__ASSIGNMENT__. Starting with the line that has "ring dip: (522, 132)" in the records below and stopping after the line that has "index dip: (931, 825)", output every line exactly and nothing else; skip pictures.

◇ ◇ ◇ ◇ ◇

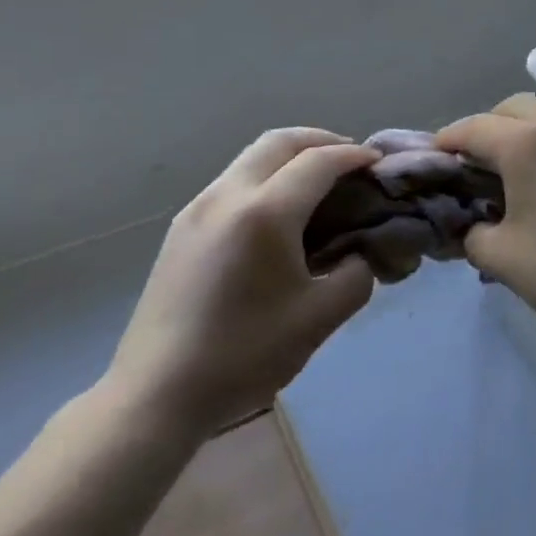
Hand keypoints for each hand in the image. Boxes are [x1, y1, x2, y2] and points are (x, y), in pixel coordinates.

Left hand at [106, 129, 379, 438]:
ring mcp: (197, 209)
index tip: (380, 163)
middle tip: (351, 160)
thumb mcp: (320, 319)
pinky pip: (232, 182)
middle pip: (279, 141)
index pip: (319, 162)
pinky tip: (280, 214)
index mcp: (264, 213)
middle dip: (321, 140)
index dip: (354, 156)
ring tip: (319, 184)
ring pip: (251, 158)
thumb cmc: (244, 355)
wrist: (155, 395)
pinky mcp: (181, 229)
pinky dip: (266, 178)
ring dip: (290, 158)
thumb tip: (359, 255)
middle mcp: (226, 196)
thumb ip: (355, 276)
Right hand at [435, 95, 535, 339]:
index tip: (434, 159)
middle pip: (512, 108)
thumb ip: (471, 232)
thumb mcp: (499, 257)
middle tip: (474, 164)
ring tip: (514, 171)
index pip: (474, 128)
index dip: (447, 140)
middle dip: (486, 128)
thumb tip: (472, 223)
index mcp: (528, 144)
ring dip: (522, 132)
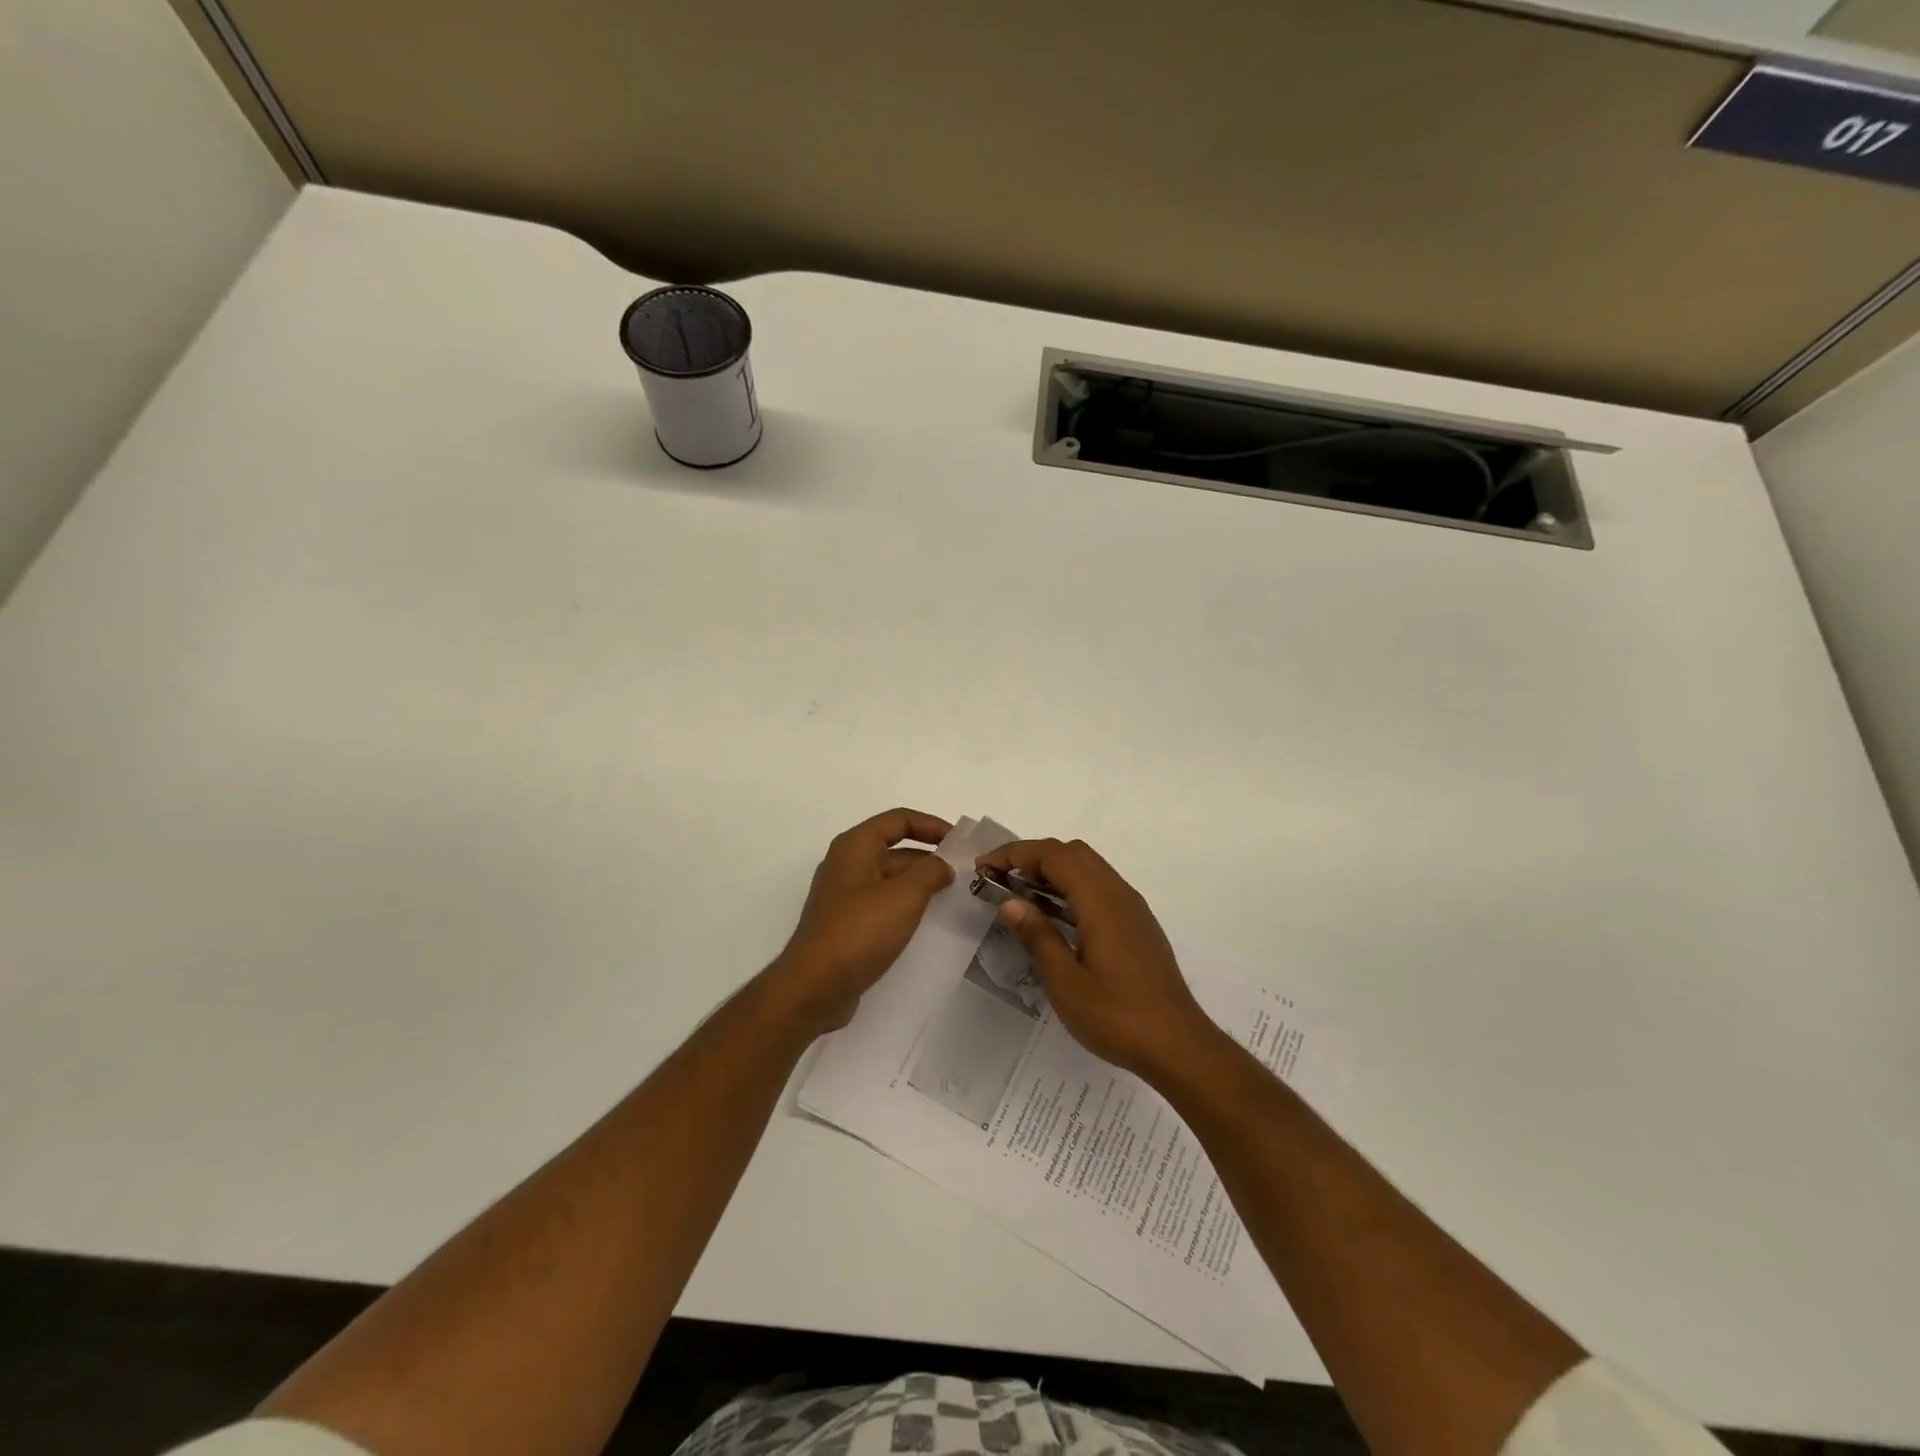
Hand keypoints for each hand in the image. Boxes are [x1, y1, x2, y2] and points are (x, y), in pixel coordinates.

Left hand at [769, 808, 954, 1034]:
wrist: (815, 987)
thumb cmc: (860, 931)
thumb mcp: (904, 896)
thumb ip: (930, 872)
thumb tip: (943, 865)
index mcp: (855, 846)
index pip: (898, 819)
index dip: (931, 825)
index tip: (960, 842)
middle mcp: (846, 864)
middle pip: (894, 848)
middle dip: (928, 856)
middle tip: (962, 873)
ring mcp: (843, 896)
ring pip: (889, 878)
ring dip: (919, 882)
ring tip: (951, 896)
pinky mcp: (845, 924)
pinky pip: (881, 903)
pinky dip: (905, 904)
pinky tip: (925, 921)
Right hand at [975, 838, 1215, 1080]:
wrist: (1179, 1045)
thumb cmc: (1117, 1016)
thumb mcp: (1065, 982)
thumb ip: (1038, 936)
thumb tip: (1010, 903)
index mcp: (1100, 901)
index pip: (1054, 855)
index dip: (1015, 854)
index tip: (983, 867)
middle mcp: (1119, 894)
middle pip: (1072, 853)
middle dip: (1032, 857)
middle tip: (1000, 880)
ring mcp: (1131, 909)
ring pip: (1088, 869)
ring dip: (1052, 872)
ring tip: (1019, 895)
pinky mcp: (1136, 925)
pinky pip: (1099, 888)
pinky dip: (1070, 889)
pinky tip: (1053, 918)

◇ ◇ ◇ ◇ ◇

__TASK RESPONSE__.
ring dip: (522, 132)
Hand keypoints for each hand in the image. Boxes are [x1, y1, x2, y2] and points are (x, y), in pixel coordinates.

Left hand at [769, 808, 954, 1034]:
wrist: (815, 987)
thumb cmc: (860, 931)
thumb mcp: (904, 896)
thumb ip: (930, 872)
thumb tip: (943, 865)
index mcp: (855, 846)
index pip: (898, 819)
index dip: (931, 825)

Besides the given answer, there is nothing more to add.